### Passage:
——————
Lech
The municipality of Lech is situated in the mountains of the Lechquellengebirge and Lechtaler Alpen in eastern Vorarlberg. It is largely within the upper reaches of the catchment of the river Lech and its tributary the Zürsbach in the drainage basin of the Danube. The slopes of the Mohnenfluh-Juppenspitze and Karhorn-Auenfelder Horn mountains in the north-northwestern part of the municipality belong to the catchment of the Bregenzerach, which flows via the Auenfeld pass to the west; it is part of the drainage area of the Rhine. A small area to the south of the Flexenpass in the southeastern corner of the municipality also belongs to the catchment of the Rhine.
The highest point is at the Valluga summit (2809 m) in the southeastern corner of the municipality. The lowest point is at 1340 m in the incision of the Lech in the northeastern part. The centre of the municipality is a relatively open landscape, surrounded by high-alpine mountain topography: the mountain chain of Mohnenfluh-Braunarlspitze-Hochlichtspitze in the west, the Omeshorn-Wildgrubenspitze-Grubenjochspitze divide in the south, and the Valugu-Trittwangkopf-Wösterspitze-Rappenspitze divide in the east. It is sometimes called a “pass landscape”: the Auenfeld area in the north opens to the lower lying area of the Bregenzerwald, the Flexenpass south of Zürs to the Klostertal.
——————
### Action item A:
Answer these questions from the Lech passage:
(i) What is the municipality's highest point, and how high is it?
(ii) At what elevation is the lowest point?
(iii) Which area does the Flexenpass open to?
### Action item B:
Quote everything in the Lech passage from "The highest point" down to "to the Klostertal.".
### Action item C:
Name every river mentioned in the Lech passage.

### Entries shown:
——————
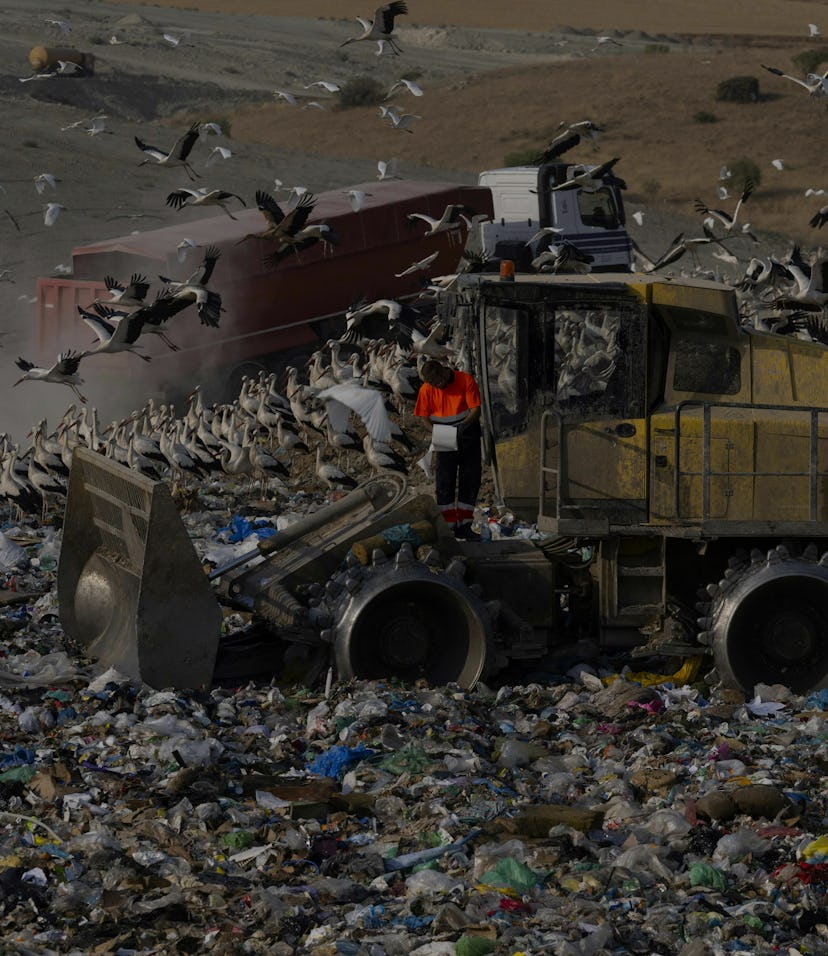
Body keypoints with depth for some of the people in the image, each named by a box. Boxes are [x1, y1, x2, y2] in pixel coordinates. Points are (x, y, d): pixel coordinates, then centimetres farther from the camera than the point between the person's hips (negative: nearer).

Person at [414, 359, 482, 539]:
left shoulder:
——————
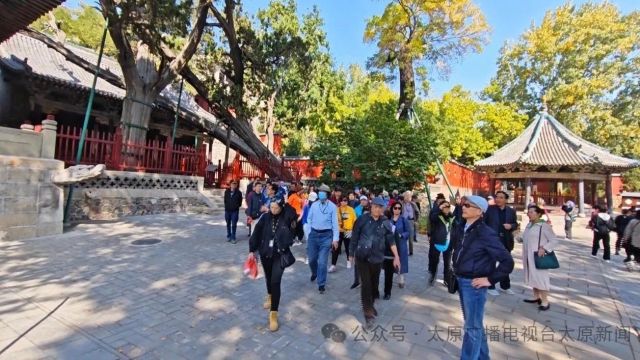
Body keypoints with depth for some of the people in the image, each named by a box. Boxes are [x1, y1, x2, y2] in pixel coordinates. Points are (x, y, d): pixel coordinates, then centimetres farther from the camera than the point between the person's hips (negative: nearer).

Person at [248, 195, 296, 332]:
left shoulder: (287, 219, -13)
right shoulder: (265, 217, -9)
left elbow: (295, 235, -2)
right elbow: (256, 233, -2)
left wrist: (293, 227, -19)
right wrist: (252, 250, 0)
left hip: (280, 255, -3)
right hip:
——————
### Task result A:
(i) The Valluga summit, at 2809 m.
(ii) 1340 m.
(iii) The Klostertal.

### Task result B:
The highest point is at the Valluga summit (2809 m) in the southeastern corner of the municipality. The lowest point is at 1340 m in the incision of the Lech in the northeastern part. The centre of the municipality is a relatively open landscape, surrounded by high-alpine mountain topography: the mountain chain of Mohnenfluh-Braunarlspitze-Hochlichtspitze in the west, the Omeshorn-Wildgrubenspitze-Grubenjochspitze divide in the south, and the Valugu-Trittwangkopf-Wösterspitze-Rappenspitze divide in the east. It is sometimes called a “pass landscape”: the Auenfeld area in the north opens to the lower lying area of the Bregenzerwald, the Flexenpass south of Zürs to the Klostertal.

### Task result C:
Lech, Zürsbach, Danube, Bregenzerach, Rhine